• [REQUIREMENT] Give back each line of the data exactly as it reads, minus the pictures.

• [Web interface edit records]
"""

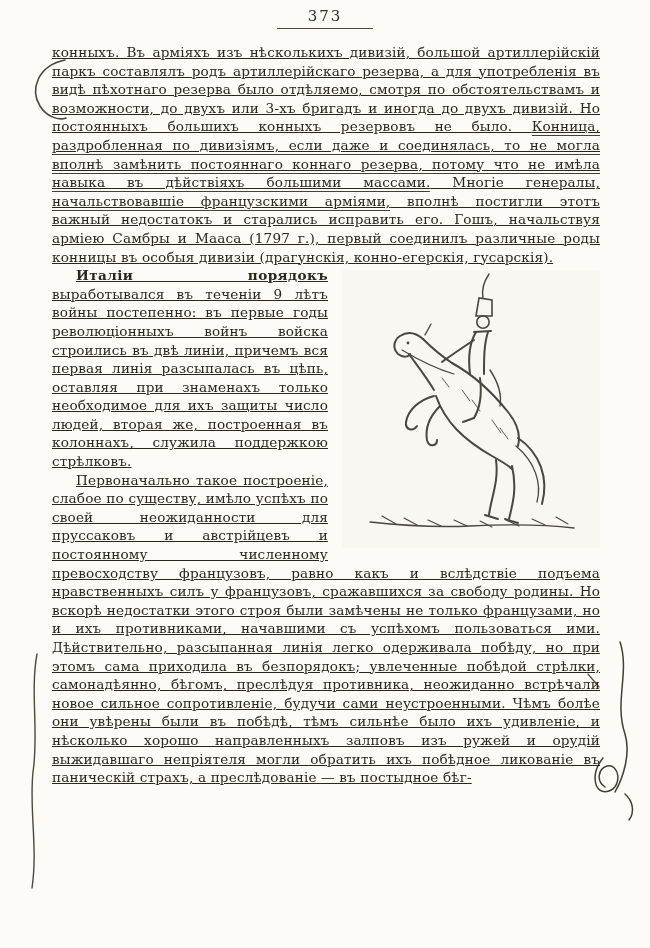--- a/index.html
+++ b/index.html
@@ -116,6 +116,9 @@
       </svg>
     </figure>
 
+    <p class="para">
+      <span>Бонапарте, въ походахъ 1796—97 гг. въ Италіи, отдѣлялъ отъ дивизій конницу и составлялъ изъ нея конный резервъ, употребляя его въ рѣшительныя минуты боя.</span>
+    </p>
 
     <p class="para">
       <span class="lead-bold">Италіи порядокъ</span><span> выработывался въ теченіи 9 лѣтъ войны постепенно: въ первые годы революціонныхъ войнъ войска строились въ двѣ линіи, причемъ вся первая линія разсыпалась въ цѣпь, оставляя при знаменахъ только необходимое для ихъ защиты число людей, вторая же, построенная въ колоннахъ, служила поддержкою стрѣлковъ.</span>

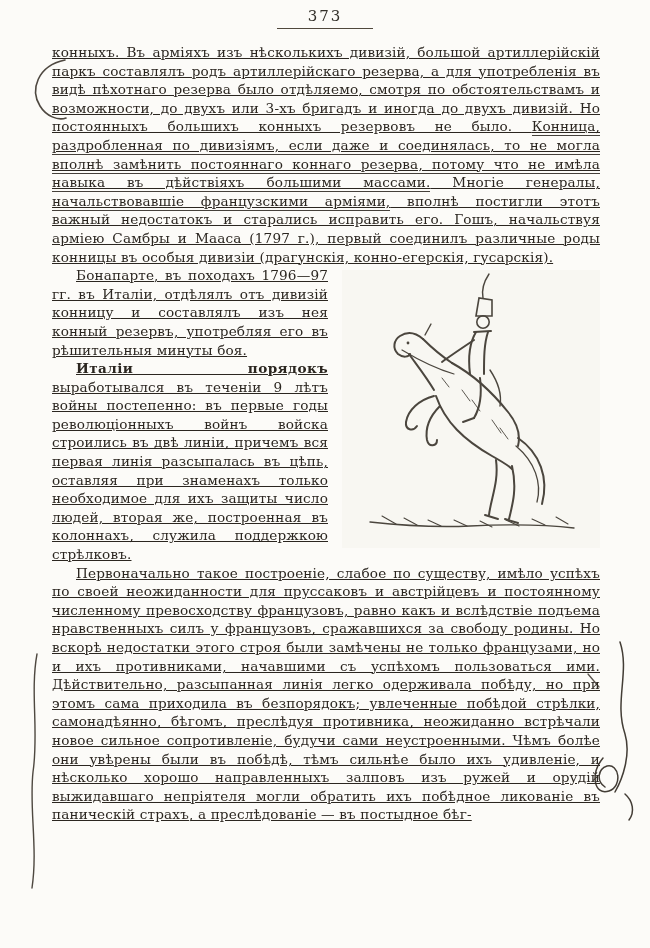--- a/index.html
+++ b/index.html
@@ -121,7 +121,7 @@
     </p>
 
     <p class="para">
-      <span class="lead-bold">Италіи порядокъ</span><span> выработывался въ теченіи 9 лѣтъ войны постепенно: въ первые годы революціонныхъ войнъ войска строились въ двѣ линіи, причемъ вся первая линія разсыпалась въ цѣпь, оставляя при знаменахъ только необходимое для ихъ защиты число людей, вторая же, построенная въ колоннахъ, служила поддержкою стрѣлковъ.</span>
+      <span class="lead-bold">Боевой порядокъ</span><span> выработывался въ теченіи 9 лѣтъ войны постепенно: въ первые годы революціонныхъ войнъ войска строились въ двѣ линіи, причемъ вся первая линія разсыпалась въ цѣпь, оставляя при знаменахъ только необходимое для ихъ защиты число людей, вторая же, построенная въ колоннахъ, служила поддержкою стрѣлковъ.</span>
     </p>
 
     <p class="para">

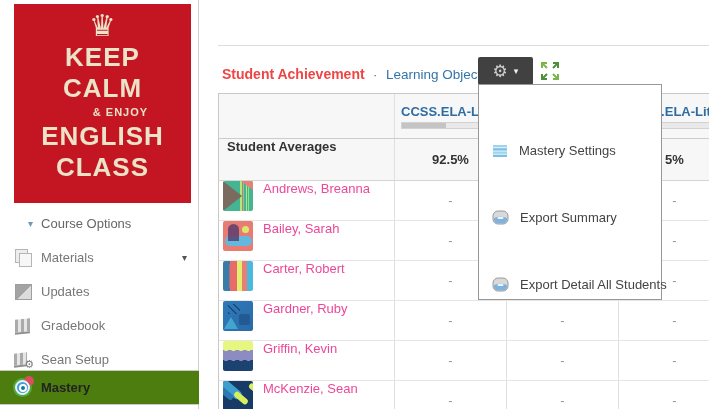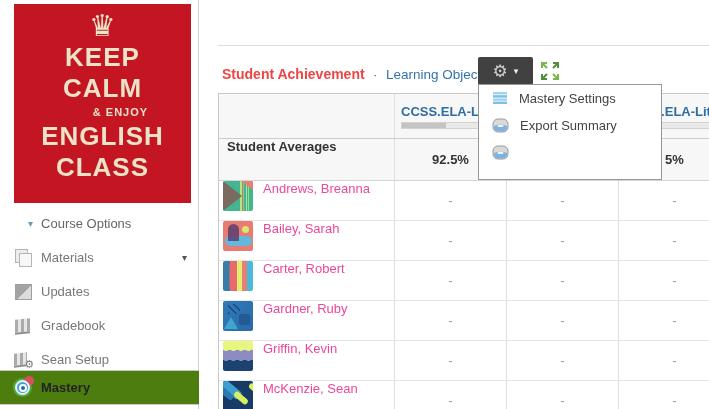--- a/index.html
+++ b/index.html
@@ -142,8 +142,8 @@
   
   .dropdown { position:absolute; left:478px; top:84px; width:184px; background:#fff;
     border:1px solid #979797; z-index:10; padding:6px 0 7px; }
-  .dd-item { height:27px; display:flex; align-items:flex-start; padding-left:13px; cursor:pointer;
-    font-size:13px; color:#444; white-space:nowrap; }
+  .dd-item { height:27px; display:flex; align-items:flex-end; padding-left:13px; cursor:pointer;
+    font-size:13px; color:#444; white-space:nowrap;margin-top:40px; }
   .dd-item svg { margin-right:11px; flex:none; }
 </style>
 </head>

"""

• [WRITTEN RESPONSE]
--- a/index.html
+++ b/index.html
@@ -116,6 +116,9 @@
       </svg>
     </figure>
 
+    <p class="para">
+      <span>Бонапарте, въ походахъ 1796—97 гг. въ Италіи, отдѣлялъ отъ дивизій конницу и составлялъ изъ нея конный резервъ, употребляя его въ рѣшительныя минуты боя.</span>
+    </p>
 
     <p class="para">
       <span class="lead-bold">Италіи порядокъ</span><span> выработывался въ теченіи 9 лѣтъ войны постепенно: въ первые годы революціонныхъ войнъ войска строились въ двѣ линіи, причемъ вся первая линія разсыпалась въ цѣпь, оставляя при знаменахъ только необходимое для ихъ защиты число людей, вторая же, построенная въ колоннахъ, служила поддержкою стрѣлковъ.</span>

--- a/index.html
+++ b/index.html
@@ -121,7 +121,7 @@
     </p>
 
     <p class="para">
-      <span class="lead-bold">Италіи порядокъ</span><span> выработывался въ теченіи 9 лѣтъ войны постепенно: въ первые годы революціонныхъ войнъ войска строились въ двѣ линіи, причемъ вся первая линія разсыпалась въ цѣпь, оставляя при знаменахъ только необходимое для ихъ защиты число людей, вторая же, построенная въ колоннахъ, служила поддержкою стрѣлковъ.</span>
+      <span class="lead-bold">Боевой порядокъ</span><span> выработывался въ теченіи 9 лѣтъ войны постепенно: въ первые годы революціонныхъ войнъ войска строились въ двѣ линіи, причемъ вся первая линія разсыпалась въ цѣпь, оставляя при знаменахъ только необходимое для ихъ защиты число людей, вторая же, построенная въ колоннахъ, служила поддержкою стрѣлковъ.</span>
     </p>
 
     <p class="para">

--- a/index.html
+++ b/index.html
@@ -142,8 +142,8 @@
   
   .dropdown { position:absolute; left:478px; top:84px; width:184px; background:#fff;
     border:1px solid #979797; z-index:10; padding:6px 0 7px; }
-  .dd-item { height:27px; display:flex; align-items:flex-start; padding-left:13px; cursor:pointer;
-    font-size:13px; color:#444; white-space:nowrap; }
+  .dd-item { height:27px; display:flex; align-items:flex-end; padding-left:13px; cursor:pointer;
+    font-size:13px; color:#444; white-space:nowrap;margin-top:40px; }
   .dd-item svg { margin-right:11px; flex:none; }
 </style>
 </head>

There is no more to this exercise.